The New York bill—which passed both houses of the state Legislature but is still awaiting Gov. Kathy Hochul's signature—mandates that any social media platform that provides the basic features we've come to expect (like autoplay, infinite scroll, push notifications, or like counts) must display a warning label "prescribed by the commissioner of mental hygiene."
This is peak performative lawmaking. It lets state lawmakers pretend to be doing something to save us from the boogeyman du jour, Big Tech. They can put out their press releases and pat themselves on their backs.
Check out the gag-inducingly grandiose tone in which New York state Sen. Andrew Gounardes has been talking about the measure he sponsored. "This is about enabling New Yorkers to reclaim control of their own lives from big corporations," Gounardes said … as if people can't currently just stop or reduce social media use but will somehow miraculously gain this power when they see some government-mandated legalese about tech addiction above their feeds.
In the real world, government goons telling you to put down Instagram and go touch grass would be unlikely to help even if it could pass constitutional muster—which it almost certainly won't.
"You'd think lawmakers would learn," writes Mike Masnick at Techdirt:
When Texas passed a ridiculous law requiring adult websites to add "health warning labels" based on no science at all, even the notoriously ridiculous Fifth Circuit—a court that never met a garbage internet law it didn't like—said "whoa, the mandated health warning part's obviously unconstitutional." The court explained that compelling websites to display the state's preferred message about content when there's no scientific consensus is completely out of line. […] But apparently, NY and Minnesota lawmakers saw that ruling and thought: "Let's do the exact same thing, but for social media!"
Both the New York law and the Minnesota law represent the government trying to compel speech in an impermissible way.
"The Supreme Court has established through cases like Zauderer that the government can only compel commercial speech (like warning labels) when the compelled disclosure is 'purely factual and uncontroversial' and relates to preventing consumer deception," notes Masnick. "Neither condition applies here."
Pittsburgh Lowers Sex Work Penalty
The Pittsburgh City Council voted last night to reduce penalties for prostitution. Under the newly passed ordinance, police can choose to essentially issue a citation rather than arrest someone for a misdemeanor crime.
As it stands, the minimum penalty for engaging in prostitution "can involve up to a year in jail, and it also can involve a sliding scale of fines that can go all the way up to $10,000," Theresa Nightingale, executive director of For Safer Sex Work Pittsburgh, told the Pittsburgh City Paper. Under the new ordinance, someone engaging in prostitution in Pittsburgh could receive "just a small fine similar to a traffic ticket," she said.

★ ★ ★ ★ ★ ★ ★

- WHAT YOU WILL DO -
Condense the paragraph of the text excerpt above that begins "The New York bill" into a short bulleted list of its main facts.

- ENTRIES SHOWN -
★ ★ ★ ★ ★ ★ ★

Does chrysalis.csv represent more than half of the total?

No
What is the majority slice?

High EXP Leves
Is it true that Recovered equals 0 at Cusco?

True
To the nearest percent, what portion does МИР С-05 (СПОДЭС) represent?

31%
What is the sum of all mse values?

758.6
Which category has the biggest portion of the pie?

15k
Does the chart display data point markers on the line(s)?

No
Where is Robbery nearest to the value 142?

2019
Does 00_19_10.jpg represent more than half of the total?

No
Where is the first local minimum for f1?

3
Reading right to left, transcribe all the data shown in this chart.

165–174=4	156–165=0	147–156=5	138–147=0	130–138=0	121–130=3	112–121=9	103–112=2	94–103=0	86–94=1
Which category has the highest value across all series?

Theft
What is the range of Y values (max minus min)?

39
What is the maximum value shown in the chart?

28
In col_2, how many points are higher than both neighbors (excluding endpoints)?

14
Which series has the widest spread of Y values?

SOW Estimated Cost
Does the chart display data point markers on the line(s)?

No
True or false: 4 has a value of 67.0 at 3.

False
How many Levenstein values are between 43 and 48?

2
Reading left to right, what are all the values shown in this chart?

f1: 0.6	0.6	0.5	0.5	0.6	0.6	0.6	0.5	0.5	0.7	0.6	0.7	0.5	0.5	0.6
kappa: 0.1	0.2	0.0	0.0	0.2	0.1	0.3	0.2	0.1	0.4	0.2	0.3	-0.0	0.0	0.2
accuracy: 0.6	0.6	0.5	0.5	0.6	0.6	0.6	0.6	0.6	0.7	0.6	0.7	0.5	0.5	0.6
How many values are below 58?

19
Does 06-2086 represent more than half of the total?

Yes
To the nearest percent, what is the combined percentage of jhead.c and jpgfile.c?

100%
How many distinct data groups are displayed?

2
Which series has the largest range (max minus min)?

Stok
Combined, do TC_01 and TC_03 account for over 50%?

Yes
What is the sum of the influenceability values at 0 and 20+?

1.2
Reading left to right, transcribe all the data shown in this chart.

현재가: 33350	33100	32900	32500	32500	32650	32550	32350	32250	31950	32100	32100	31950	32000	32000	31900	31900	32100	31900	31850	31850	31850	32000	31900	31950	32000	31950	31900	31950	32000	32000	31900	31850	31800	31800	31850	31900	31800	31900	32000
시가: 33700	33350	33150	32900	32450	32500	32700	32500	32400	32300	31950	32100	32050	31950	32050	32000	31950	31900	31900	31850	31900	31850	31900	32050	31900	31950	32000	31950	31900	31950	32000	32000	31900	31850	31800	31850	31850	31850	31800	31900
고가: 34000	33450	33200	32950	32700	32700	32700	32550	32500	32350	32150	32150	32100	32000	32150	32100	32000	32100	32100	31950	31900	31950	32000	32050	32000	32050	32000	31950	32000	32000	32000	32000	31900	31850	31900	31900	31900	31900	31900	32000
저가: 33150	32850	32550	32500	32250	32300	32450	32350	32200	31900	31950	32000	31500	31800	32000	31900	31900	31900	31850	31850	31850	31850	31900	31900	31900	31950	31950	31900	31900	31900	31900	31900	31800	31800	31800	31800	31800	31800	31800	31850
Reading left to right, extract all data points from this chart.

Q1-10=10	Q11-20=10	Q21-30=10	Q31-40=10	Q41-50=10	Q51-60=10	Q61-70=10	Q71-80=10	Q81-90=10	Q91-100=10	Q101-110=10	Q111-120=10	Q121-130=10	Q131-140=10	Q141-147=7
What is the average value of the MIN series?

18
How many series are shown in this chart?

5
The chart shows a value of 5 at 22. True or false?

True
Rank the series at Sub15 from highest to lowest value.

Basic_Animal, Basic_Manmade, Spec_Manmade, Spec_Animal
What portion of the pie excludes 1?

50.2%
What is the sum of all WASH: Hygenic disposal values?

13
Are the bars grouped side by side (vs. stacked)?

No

★ ★ ★ ★ ★ ★ ★

- SOLUTION -
- The New York bill has passed both houses of the state Legislature but still awaits Gov. Kathy Hochul's signature.
- It covers social media platforms that offer basic features such as autoplay, infinite scroll, push notifications, or like counts.
- These platforms must display a warning label prescribed by the commissioner of mental hygiene.